What is $\tan(\pi/4) = \sin\theta / \cos\theta$ ?

The Pythagorean identity, in one line

Here is the most-quoted identity in trigonometry, and it costs you nothing.

The point $(\cos\theta, \sin\theta)$ is on the unit circle. The unit circle is the set where $x^2 + y^2 = 1$ . Substitute $x = \cos\theta$ and $y = \sin\theta$ :

\sin^2\theta + \cos^2\theta = 1

That is it. It is not a trick pulled out of nowhere; it is the Pythagorean theorem with the legs renamed. Watch the sin²θ + cos²θ readout in the circle widget as you drag: it sits at $1.000$ forever, because the point never leaves the circle.

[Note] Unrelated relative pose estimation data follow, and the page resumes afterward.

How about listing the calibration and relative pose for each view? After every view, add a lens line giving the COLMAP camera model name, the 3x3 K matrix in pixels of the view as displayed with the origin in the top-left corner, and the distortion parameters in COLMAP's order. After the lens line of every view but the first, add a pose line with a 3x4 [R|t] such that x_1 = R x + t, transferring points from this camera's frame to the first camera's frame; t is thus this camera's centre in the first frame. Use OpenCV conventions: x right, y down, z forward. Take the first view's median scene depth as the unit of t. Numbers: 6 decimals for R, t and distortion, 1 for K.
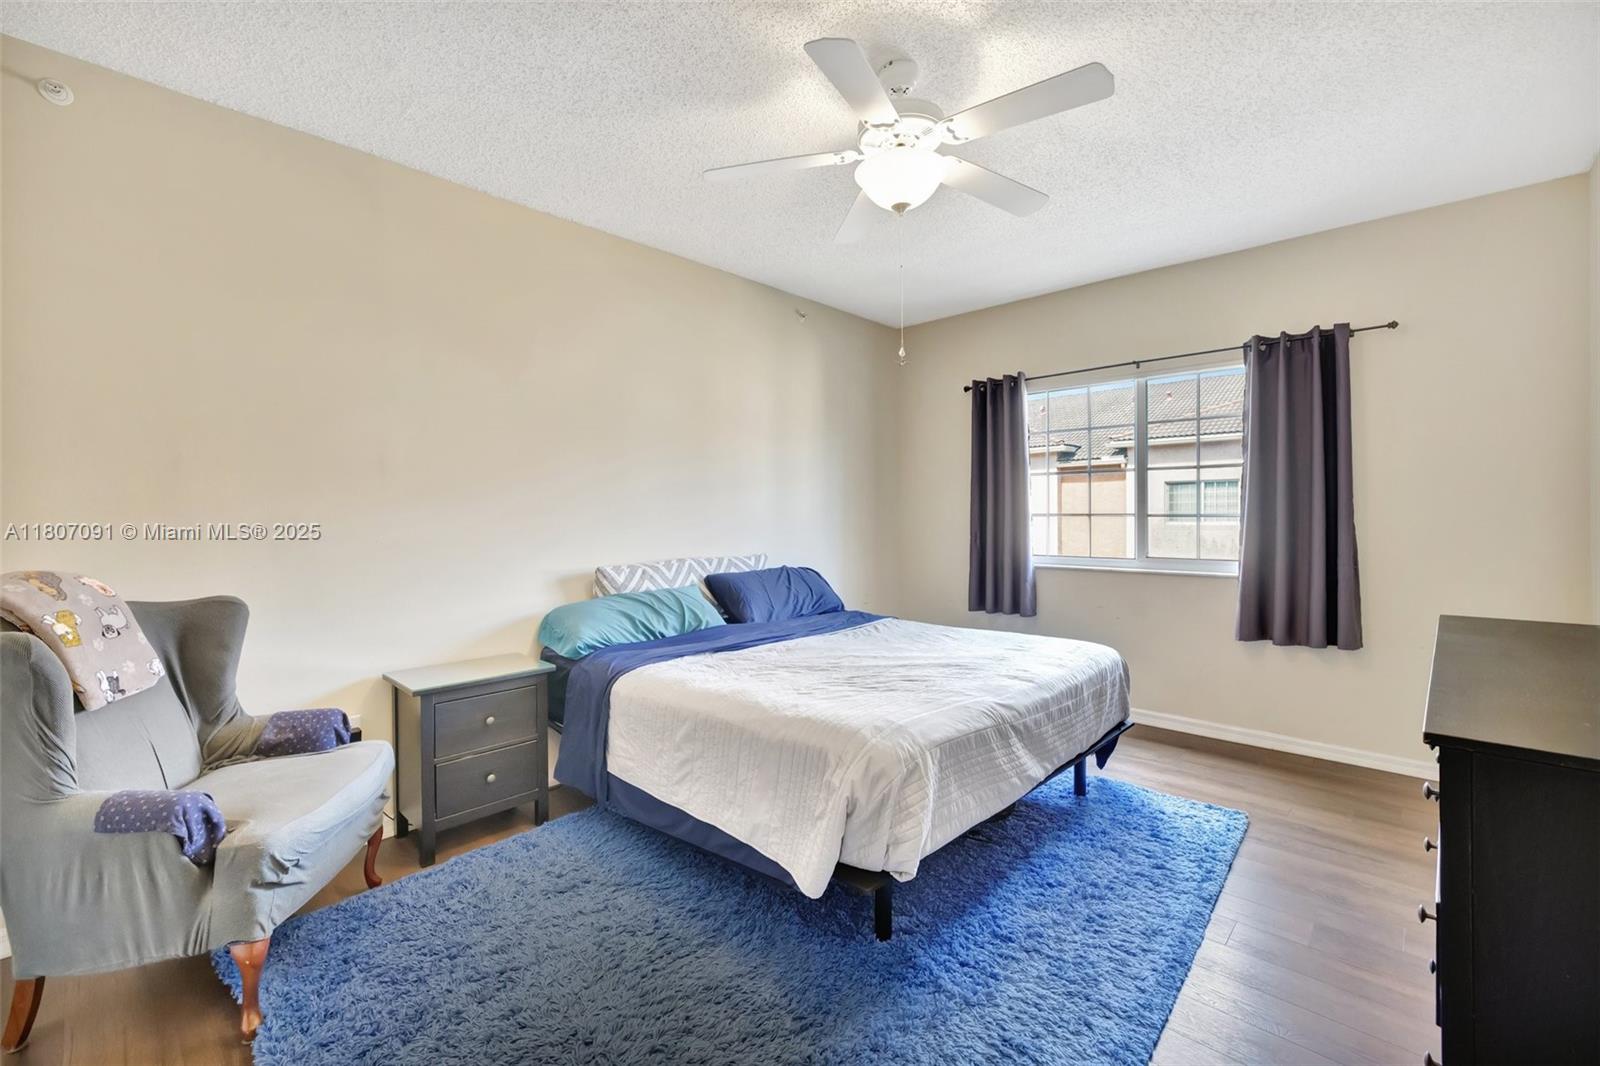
lens RADIAL K [[688.6, 0, 805.4], [0, 688.6, 537.4], [0, 0, 1]] dist [-0.000165, 0.000484]
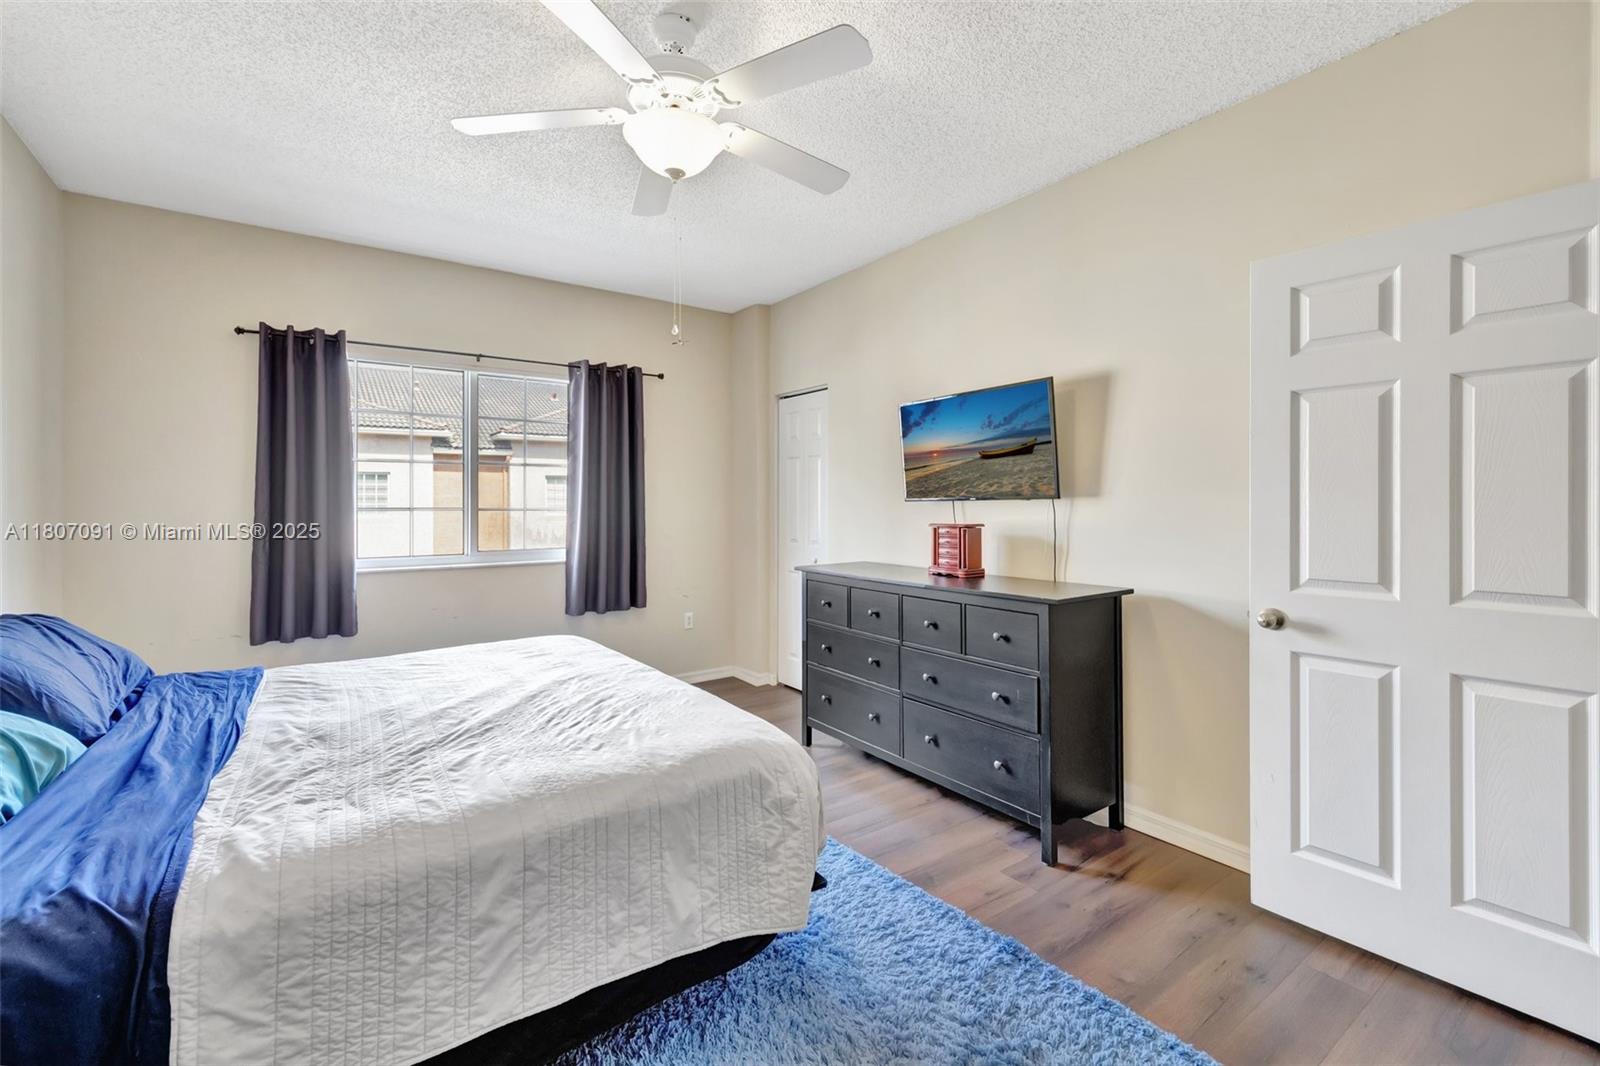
lens RADIAL K [[684.2, 0, 797.6], [0, 684.2, 503.9], [0, 0, 1]] dist [-0.001000, 0.000034]
pose [[0.188960, 0.005223, 0.981971, -0.439977], [0.036716, 0.999249, -0.012380, -0.012035], [-0.981298, 0.038393, 0.188626, 0.408644]]
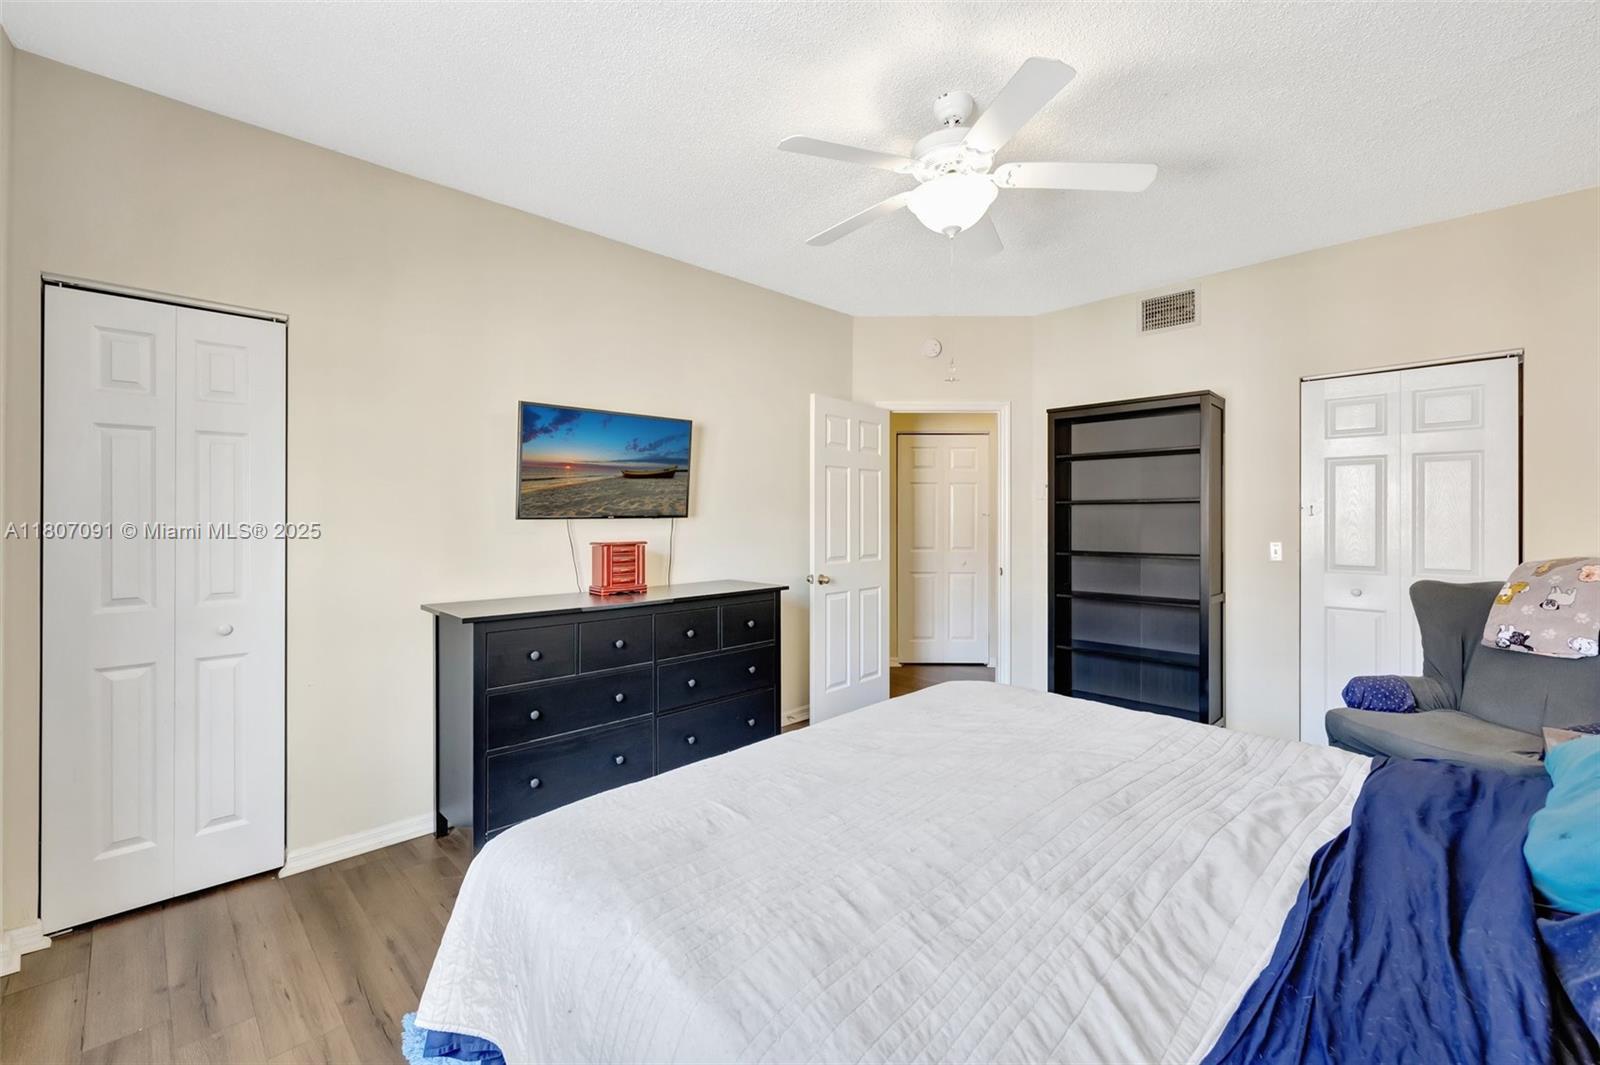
lens RADIAL K [[684.2, 0, 797.6], [0, 684.2, 503.4], [0, 0, 1]] dist [-0.001000, 0.000034]
pose [[-0.999160, 0.016772, 0.037382, 0.212837], [0.017025, 0.999834, 0.006443, -0.039974], [-0.037268, 0.007074, -0.999280, 1.270170]]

The identity is a labor-saver. If you know one of $\sin\theta$ or $\cos\theta$ , you know the other up to a sign, and the quadrant fixes the sign.

Trade one coordinate for the other

You are told $\cos\theta = 0.6$ and that $\theta$ is in the first quadrant.

Use $\sin^2\theta + \cos^2\theta = 1$ to find $\sin\theta$ . What is it?

Where this goes next

From here on, when this course says $\sin$ or $\cos$ , it means the unit-circle coordinate. The triangle picture is the special case at hypotenuse $1$ , and you can always summon it by dropping a vertical line.

So far $\theta$ has been an angle. Next lesson we cut that cord. We feed $\sin$ and $\cos$ any real number at all and watch what their outputs draw. The answer is a wave, and that wave is the shape a transformer will later use to tell positions apart.